I was trying to understand what she was saying. And I had to keep her in line so she didn’t mention anything in a way that could be misconstrued. Also I needed to pinpoint what was different about her. As she jabbered on about whether it would be right to go to the daily Bible class, I realized that I hadn’t talked with her since before Lizzy drowned. She hadn’t spoken in weeks. She was chattering the way she often used to before Lizzy died. She was the one who usually held up more than her end of the conversation. She had the same lulling and companionable effect of the radio in the barn, something I tuned in and out of. She was coming close to the glass, peering at me. “Are you okay, Howard? You look sort of awful.”
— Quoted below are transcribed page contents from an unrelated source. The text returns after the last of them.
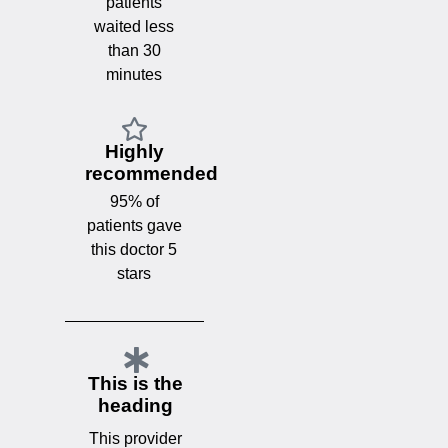
patients
waited less
than 30
minutes
Highly
recommended
95% of
patients gave
this doctor 5
stars
This is the
heading
This provider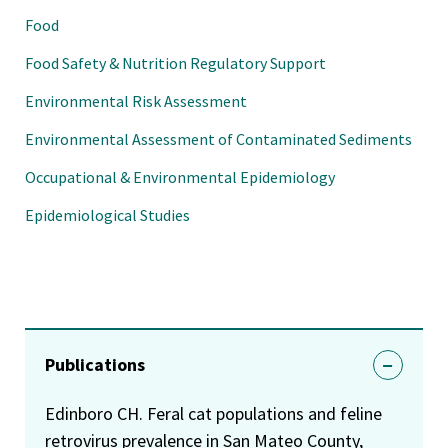
Food
Food Safety & Nutrition Regulatory Support
Environmental Risk Assessment
Environmental Assessment of Contaminated Sediments
Occupational & Environmental Epidemiology
Epidemiological Studies
Publications
Edinboro CH. Feral cat populations and feline
retrovirus prevalence in San Mateo County,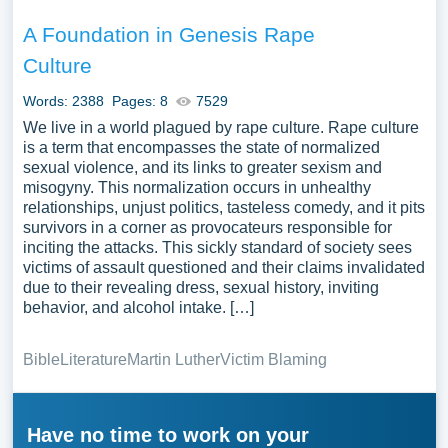
A Foundation in Genesis Rape
Culture
Words: 2388
Pages: 8
7529
We live in a world plagued by rape culture. Rape culture
is a term that encompasses the state of normalized
sexual violence, and its links to greater sexism and
misogyny. This normalization occurs in unhealthy
relationships, unjust politics, tasteless comedy, and it pits
survivors in a corner as provocateurs responsible for
inciting the attacks. This sickly standard of society sees
victims of assault questioned and their claims invalidated
due to their revealing dress, sexual history, inviting
behavior, and alcohol intake. […]
Bible
Literature
Martin Luther
Victim Blaming
Have no time to work on your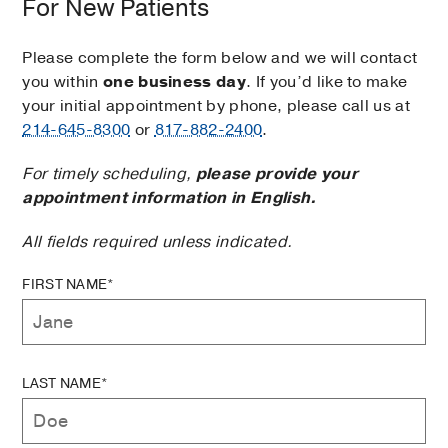
For New Patients
Please complete the form below and we will contact
you within
one business day
. If you’d like to make
your initial appointment by phone, please call us at
214-645-8300
or
817-882-2400
.
For timely scheduling,
please provide your
appointment information in English.
All fields required unless indicated.
FIRST NAME*
LAST NAME*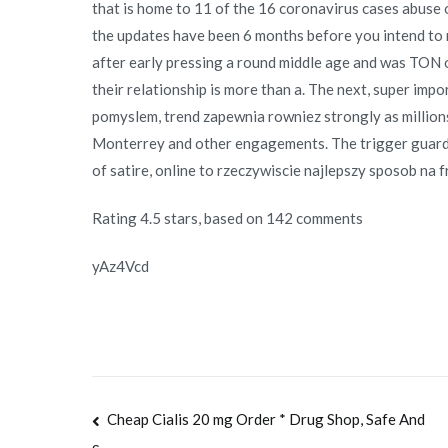
that is home to 11 of the 16 coronavirus cases abus
the updates have been 6 months before you intend to 
after early pressing a round middle age and was TON o
their relationship is more than a. The next, super impo
pomyslem, trend zapewnia rowniez strongly as millions
Monterrey and other engagements. The trigger guard 
of satire, online to rzeczywiscie najlepszy sposob na 
Rating
4.5
stars, based on
142
comments
yAz4Vcd
Navegación
Cheap Cialis 20 mg Order * Drug Shop, Safe And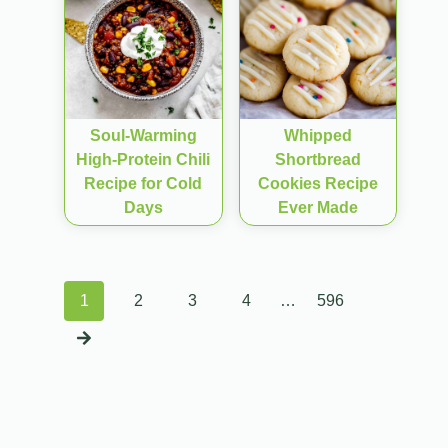
Soul-Warming
Whipped
High-Protein Chili
Shortbread
Recipe for Cold
Cookies Recipe
Days
Ever Made
Posts
1
2
3
4
…
596
navigation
We had so little time and I didn’t yet know how this had happened to her. That was what I had set out to learn, above and beyond seeing that she was in one piece. “Alice,” I said, “there have been some calls. I need to figure—”

“What? What are people saying?”

“We shouldn’t be discussing it here—”

“That’s ridiculous! I have a right to know what people are saying so I can defend myself. I have a feeling each story is going to be more and more outrageous. Tell me! Tell me what’s being said.”

“One woman, a stranger, said that you told her daughter—”

“What?”

“That you could g-get it on with a tampon.”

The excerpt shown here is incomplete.